Take the entries below and print only the lines from the one with "еды. При гастрите поступают так же, как было" through the one with "newslettera", exactly as they stand, both ends included.

(Saved data entries)

_ _ _ _

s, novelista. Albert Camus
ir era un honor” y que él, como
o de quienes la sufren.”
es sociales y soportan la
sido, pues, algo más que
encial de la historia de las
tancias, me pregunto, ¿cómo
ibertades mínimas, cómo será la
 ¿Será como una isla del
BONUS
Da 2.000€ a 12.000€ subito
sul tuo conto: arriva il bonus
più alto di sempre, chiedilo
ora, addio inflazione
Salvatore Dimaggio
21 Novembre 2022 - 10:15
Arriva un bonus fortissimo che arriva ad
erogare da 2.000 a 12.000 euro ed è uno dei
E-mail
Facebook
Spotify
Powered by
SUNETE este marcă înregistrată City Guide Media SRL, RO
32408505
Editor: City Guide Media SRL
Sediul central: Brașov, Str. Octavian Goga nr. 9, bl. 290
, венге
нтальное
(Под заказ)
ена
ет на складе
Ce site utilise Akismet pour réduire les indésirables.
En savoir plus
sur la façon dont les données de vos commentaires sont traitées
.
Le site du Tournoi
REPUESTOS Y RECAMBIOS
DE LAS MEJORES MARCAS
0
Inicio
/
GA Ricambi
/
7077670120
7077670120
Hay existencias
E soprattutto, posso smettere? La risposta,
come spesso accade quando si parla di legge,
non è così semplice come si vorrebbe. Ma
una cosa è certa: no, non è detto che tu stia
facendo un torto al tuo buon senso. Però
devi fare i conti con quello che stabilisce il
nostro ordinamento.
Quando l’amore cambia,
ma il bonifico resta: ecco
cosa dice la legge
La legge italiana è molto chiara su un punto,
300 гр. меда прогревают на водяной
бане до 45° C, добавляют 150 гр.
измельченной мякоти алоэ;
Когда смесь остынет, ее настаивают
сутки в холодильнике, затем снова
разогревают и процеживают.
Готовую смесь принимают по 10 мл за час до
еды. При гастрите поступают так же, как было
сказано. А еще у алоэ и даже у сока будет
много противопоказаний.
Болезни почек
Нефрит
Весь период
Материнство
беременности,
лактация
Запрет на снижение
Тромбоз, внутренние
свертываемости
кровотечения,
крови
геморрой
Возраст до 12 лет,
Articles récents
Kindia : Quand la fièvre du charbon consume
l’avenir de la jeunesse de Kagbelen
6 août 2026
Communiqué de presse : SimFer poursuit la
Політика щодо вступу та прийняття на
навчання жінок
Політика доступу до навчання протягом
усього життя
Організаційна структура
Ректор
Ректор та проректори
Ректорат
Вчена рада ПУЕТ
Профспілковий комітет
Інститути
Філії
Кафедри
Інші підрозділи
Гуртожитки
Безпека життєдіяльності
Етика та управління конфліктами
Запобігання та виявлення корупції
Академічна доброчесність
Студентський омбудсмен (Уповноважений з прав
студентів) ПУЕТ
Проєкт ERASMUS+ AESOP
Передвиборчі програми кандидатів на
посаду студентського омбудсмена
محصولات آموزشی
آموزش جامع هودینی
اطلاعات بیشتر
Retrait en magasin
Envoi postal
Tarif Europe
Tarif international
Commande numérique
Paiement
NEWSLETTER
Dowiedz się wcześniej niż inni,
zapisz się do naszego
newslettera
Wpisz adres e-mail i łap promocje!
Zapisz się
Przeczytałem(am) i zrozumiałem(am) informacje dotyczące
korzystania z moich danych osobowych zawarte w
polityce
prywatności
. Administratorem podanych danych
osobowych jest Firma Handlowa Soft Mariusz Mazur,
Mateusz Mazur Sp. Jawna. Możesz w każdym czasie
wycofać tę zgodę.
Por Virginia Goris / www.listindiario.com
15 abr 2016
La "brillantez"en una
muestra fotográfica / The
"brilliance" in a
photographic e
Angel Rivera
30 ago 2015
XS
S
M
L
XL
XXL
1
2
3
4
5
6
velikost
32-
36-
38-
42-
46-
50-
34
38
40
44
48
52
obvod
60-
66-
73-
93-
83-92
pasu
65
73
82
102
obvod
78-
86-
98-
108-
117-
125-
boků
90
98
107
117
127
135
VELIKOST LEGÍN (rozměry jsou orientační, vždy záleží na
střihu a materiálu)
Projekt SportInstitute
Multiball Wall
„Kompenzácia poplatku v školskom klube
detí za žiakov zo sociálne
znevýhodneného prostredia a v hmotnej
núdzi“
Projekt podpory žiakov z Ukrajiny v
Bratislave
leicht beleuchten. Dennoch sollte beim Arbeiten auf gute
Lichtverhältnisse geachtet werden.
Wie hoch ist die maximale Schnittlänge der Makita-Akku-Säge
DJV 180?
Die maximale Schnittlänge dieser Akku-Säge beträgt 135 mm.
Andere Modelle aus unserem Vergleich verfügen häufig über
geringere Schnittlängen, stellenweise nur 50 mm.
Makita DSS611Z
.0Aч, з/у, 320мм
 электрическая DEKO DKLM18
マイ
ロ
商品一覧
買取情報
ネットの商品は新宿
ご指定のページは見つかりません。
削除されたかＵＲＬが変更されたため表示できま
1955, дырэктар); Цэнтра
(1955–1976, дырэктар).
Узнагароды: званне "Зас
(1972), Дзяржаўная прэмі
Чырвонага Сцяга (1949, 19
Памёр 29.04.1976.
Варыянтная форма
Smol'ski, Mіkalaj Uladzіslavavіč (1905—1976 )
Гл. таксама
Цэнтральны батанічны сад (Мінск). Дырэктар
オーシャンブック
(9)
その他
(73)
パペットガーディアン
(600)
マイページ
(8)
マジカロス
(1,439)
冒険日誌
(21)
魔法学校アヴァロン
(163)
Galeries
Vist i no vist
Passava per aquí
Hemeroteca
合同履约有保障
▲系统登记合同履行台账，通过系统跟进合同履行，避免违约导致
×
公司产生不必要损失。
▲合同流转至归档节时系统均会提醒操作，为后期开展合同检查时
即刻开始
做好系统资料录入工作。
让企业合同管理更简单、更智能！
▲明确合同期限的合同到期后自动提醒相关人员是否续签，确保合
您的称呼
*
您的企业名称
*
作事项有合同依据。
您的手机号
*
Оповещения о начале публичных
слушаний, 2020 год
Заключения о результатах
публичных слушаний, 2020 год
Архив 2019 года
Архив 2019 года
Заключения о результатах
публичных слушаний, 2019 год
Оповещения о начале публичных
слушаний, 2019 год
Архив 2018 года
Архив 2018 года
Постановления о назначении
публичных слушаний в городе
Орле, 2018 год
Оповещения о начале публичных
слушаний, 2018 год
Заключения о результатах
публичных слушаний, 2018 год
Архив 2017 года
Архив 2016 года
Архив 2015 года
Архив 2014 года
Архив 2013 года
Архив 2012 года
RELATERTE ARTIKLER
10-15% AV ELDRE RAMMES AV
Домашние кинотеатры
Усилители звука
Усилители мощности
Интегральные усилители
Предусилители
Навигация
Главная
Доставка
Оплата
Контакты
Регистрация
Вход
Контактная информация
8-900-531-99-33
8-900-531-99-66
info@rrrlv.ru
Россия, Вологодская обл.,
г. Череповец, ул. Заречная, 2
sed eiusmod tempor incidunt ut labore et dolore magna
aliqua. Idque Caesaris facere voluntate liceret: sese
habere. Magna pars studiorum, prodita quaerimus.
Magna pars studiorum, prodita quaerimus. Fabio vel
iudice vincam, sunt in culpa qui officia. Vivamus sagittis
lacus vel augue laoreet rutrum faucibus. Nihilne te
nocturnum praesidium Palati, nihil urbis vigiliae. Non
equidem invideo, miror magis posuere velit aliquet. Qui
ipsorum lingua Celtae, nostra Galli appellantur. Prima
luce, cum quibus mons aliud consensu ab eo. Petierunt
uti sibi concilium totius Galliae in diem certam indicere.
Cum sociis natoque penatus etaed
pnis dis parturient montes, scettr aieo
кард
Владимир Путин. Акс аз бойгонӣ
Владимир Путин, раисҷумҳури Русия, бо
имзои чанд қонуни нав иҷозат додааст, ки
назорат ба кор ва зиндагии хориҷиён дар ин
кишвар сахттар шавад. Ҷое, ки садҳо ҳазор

_ _ _ _

**The completed task**.
еды. При гастрите поступают так же, как было
сказано. А еще у алоэ и даже у сока будет
много противопоказаний.
Болезни почек
Нефрит
Весь период
Материнство
беременности,
лактация
Запрет на снижение
Тромбоз, внутренние
свертываемости
кровотечения,
крови
геморрой
Возраст до 12 лет,
Articles récents
Kindia : Quand la fièvre du charbon consume
l’avenir de la jeunesse de Kagbelen
6 août 2026
Communiqué de presse : SimFer poursuit la
Політика щодо вступу та прийняття на
навчання жінок
Політика доступу до навчання протягом
усього життя
Організаційна структура
Ректор
Ректор та проректори
Ректорат
Вчена рада ПУЕТ
Профспілковий комітет
Інститути
Філії
Кафедри
Інші підрозділи
Гуртожитки
Безпека життєдіяльності
Етика та управління конфліктами
Запобігання та виявлення корупції
Академічна доброчесність
Студентський омбудсмен (Уповноважений з прав
студентів) ПУЕТ
Проєкт ERASMUS+ AESOP
Передвиборчі програми кандидатів на
посаду студентського омбудсмена
محصولات آموزشی
آموزش جامع هودینی
اطلاعات بیشتر
Retrait en magasin
Envoi postal
Tarif Europe
Tarif international
Commande numérique
Paiement
NEWSLETTER
Dowiedz się wcześniej niż inni,
zapisz się do naszego
newslettera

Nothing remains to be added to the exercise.